Directive:
Retype every record exactly as it appears.

Data in this exercise:

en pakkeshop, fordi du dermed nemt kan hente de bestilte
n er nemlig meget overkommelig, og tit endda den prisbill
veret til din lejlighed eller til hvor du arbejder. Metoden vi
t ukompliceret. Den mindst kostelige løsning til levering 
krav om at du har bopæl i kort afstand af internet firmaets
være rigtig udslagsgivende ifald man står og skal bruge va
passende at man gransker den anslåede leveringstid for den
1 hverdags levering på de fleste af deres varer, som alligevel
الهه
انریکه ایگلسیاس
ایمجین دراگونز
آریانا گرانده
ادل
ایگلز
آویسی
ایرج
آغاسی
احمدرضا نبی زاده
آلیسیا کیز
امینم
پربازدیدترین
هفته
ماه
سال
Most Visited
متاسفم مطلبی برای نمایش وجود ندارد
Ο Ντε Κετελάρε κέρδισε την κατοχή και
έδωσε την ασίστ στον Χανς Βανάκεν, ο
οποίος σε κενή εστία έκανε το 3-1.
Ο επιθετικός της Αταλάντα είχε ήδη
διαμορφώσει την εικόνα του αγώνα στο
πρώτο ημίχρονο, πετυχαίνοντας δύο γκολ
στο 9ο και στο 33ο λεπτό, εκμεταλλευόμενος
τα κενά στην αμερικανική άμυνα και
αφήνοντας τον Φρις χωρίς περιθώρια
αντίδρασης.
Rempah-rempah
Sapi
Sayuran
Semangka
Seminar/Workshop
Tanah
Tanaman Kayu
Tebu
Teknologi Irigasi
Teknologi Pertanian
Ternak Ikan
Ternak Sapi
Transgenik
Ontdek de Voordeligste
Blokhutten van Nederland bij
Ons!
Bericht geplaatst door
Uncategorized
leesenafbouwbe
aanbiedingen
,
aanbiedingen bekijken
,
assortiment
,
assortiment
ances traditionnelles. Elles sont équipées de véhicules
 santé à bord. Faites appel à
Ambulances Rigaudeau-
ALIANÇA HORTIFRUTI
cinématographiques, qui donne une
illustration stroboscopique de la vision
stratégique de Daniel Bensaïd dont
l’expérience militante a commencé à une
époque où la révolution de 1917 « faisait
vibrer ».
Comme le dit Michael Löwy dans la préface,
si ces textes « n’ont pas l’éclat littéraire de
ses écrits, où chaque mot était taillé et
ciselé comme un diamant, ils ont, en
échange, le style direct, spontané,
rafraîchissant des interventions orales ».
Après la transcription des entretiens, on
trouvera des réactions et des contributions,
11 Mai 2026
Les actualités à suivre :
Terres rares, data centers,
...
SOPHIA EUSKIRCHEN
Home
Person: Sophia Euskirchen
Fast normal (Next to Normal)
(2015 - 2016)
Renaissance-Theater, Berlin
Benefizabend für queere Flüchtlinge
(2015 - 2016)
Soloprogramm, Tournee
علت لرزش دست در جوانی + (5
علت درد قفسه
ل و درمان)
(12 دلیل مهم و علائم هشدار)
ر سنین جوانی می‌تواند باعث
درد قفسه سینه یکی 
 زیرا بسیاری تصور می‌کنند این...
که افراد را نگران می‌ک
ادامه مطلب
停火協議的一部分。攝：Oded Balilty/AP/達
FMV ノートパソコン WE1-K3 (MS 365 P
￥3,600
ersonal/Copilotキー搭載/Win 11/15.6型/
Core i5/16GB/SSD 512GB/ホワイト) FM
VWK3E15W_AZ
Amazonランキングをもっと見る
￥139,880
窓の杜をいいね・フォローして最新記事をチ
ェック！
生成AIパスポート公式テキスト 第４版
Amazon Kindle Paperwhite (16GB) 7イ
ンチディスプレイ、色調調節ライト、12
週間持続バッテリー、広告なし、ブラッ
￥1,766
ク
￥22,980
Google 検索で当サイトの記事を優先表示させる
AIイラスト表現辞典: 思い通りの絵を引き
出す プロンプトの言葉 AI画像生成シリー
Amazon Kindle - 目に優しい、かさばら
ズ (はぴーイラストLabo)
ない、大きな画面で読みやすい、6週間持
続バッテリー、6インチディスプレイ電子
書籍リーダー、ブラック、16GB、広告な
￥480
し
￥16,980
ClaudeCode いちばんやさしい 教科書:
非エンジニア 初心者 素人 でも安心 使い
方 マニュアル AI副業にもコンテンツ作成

Finished task:
en pakkeshop, fordi du dermed nemt kan hente de bestilte
n er nemlig meget overkommelig, og tit endda den prisbill
veret til din lejlighed eller til hvor du arbejder. Metoden vi
t ukompliceret. Den mindst kostelige løsning til levering 
krav om at du har bopæl i kort afstand af internet firmaets
være rigtig udslagsgivende ifald man står og skal bruge va
passende at man gransker den anslåede leveringstid for den
1 hverdags levering på de fleste af deres varer, som alligevel
الهه
انریکه ایگلسیاس
ایمجین دراگونز
آریانا گرانده
ادل
ایگلز
آویسی
ایرج
آغاسی
احمدرضا نبی زاده
آلیسیا کیز
امینم
پربازدیدترین
هفته
ماه
سال
Most Visited
متاسفم مطلبی برای نمایش وجود ندارد
Ο Ντε Κετελάρε κέρδισε την κατοχή και
έδωσε την ασίστ στον Χανς Βανάκεν, ο
οποίος σε κενή εστία έκανε το 3-1.
Ο επιθετικός της Αταλάντα είχε ήδη
διαμορφώσει την εικόνα του αγώνα στο
πρώτο ημίχρονο, πετυχαίνοντας δύο γκολ
στο 9ο και στο 33ο λεπτό, εκμεταλλευόμενος
τα κενά στην αμερικανική άμυνα και
αφήνοντας τον Φρις χωρίς περιθώρια
αντίδρασης.
Rempah-rempah
Sapi
Sayuran
Semangka
Seminar/Workshop
Tanah
Tanaman Kayu
Tebu
Teknologi Irigasi
Teknologi Pertanian
Ternak Ikan
Ternak Sapi
Transgenik
Ontdek de Voordeligste
Blokhutten van Nederland bij
Ons!
Bericht geplaatst door
Uncategorized
leesenafbouwbe
aanbiedingen
,
aanbiedingen bekijken
,
assortiment
,
assortiment
ances traditionnelles. Elles sont équipées de véhicules
 santé à bord. Faites appel à
Ambulances Rigaudeau-
ALIANÇA HORTIFRUTI
cinématographiques, qui donne une
illustration stroboscopique de la vision
stratégique de Daniel Bensaïd dont
l’expérience militante a commencé à une
époque où la révolution de 1917 « faisait
vibrer ».
Comme le dit Michael Löwy dans la préface,
si ces textes « n’ont pas l’éclat littéraire de
ses écrits, où chaque mot était taillé et
ciselé comme un diamant, ils ont, en
échange, le style direct, spontané,
rafraîchissant des interventions orales ».
Après la transcription des entretiens, on
trouvera des réactions et des contributions,
11 Mai 2026
Les actualités à suivre :
Terres rares, data centers,
...
SOPHIA EUSKIRCHEN
Home
Person: Sophia Euskirchen
Fast normal (Next to Normal)
(2015 - 2016)
Renaissance-Theater, Berlin
Benefizabend für queere Flüchtlinge
(2015 - 2016)
Soloprogramm, Tournee
علت لرزش دست در جوانی + (5
علت درد قفسه
ل و درمان)
(12 دلیل مهم و علائم هشدار)
ر سنین جوانی می‌تواند باعث
درد قفسه سینه یکی 
 زیرا بسیاری تصور می‌کنند این...
که افراد را نگران می‌ک
ادامه مطلب
停火協議的一部分。攝：Oded Balilty/AP/達
FMV ノートパソコン WE1-K3 (MS 365 P
￥3,600
ersonal/Copilotキー搭載/Win 11/15.6型/
Core i5/16GB/SSD 512GB/ホワイト) FM
VWK3E15W_AZ
Amazonランキングをもっと見る
￥139,880
窓の杜をいいね・フォローして最新記事をチ
ェック！
生成AIパスポート公式テキスト 第４版
Amazon Kindle Paperwhite (16GB) 7イ
ンチディスプレイ、色調調節ライト、12
週間持続バッテリー、広告なし、ブラッ
￥1,766
ク
￥22,980
Google 検索で当サイトの記事を優先表示させる
AIイラスト表現辞典: 思い通りの絵を引き
出す プロンプトの言葉 AI画像生成シリー
Amazon Kindle - 目に優しい、かさばら
ズ (はぴーイラストLabo)
ない、大きな画面で読みやすい、6週間持
続バッテリー、6インチディスプレイ電子
書籍リーダー、ブラック、16GB、広告な
￥480
し
￥16,980
ClaudeCode いちばんやさしい 教科書:
非エンジニア 初心者 素人 でも安心 使い
方 マニュアル AI副業にもコンテンツ作成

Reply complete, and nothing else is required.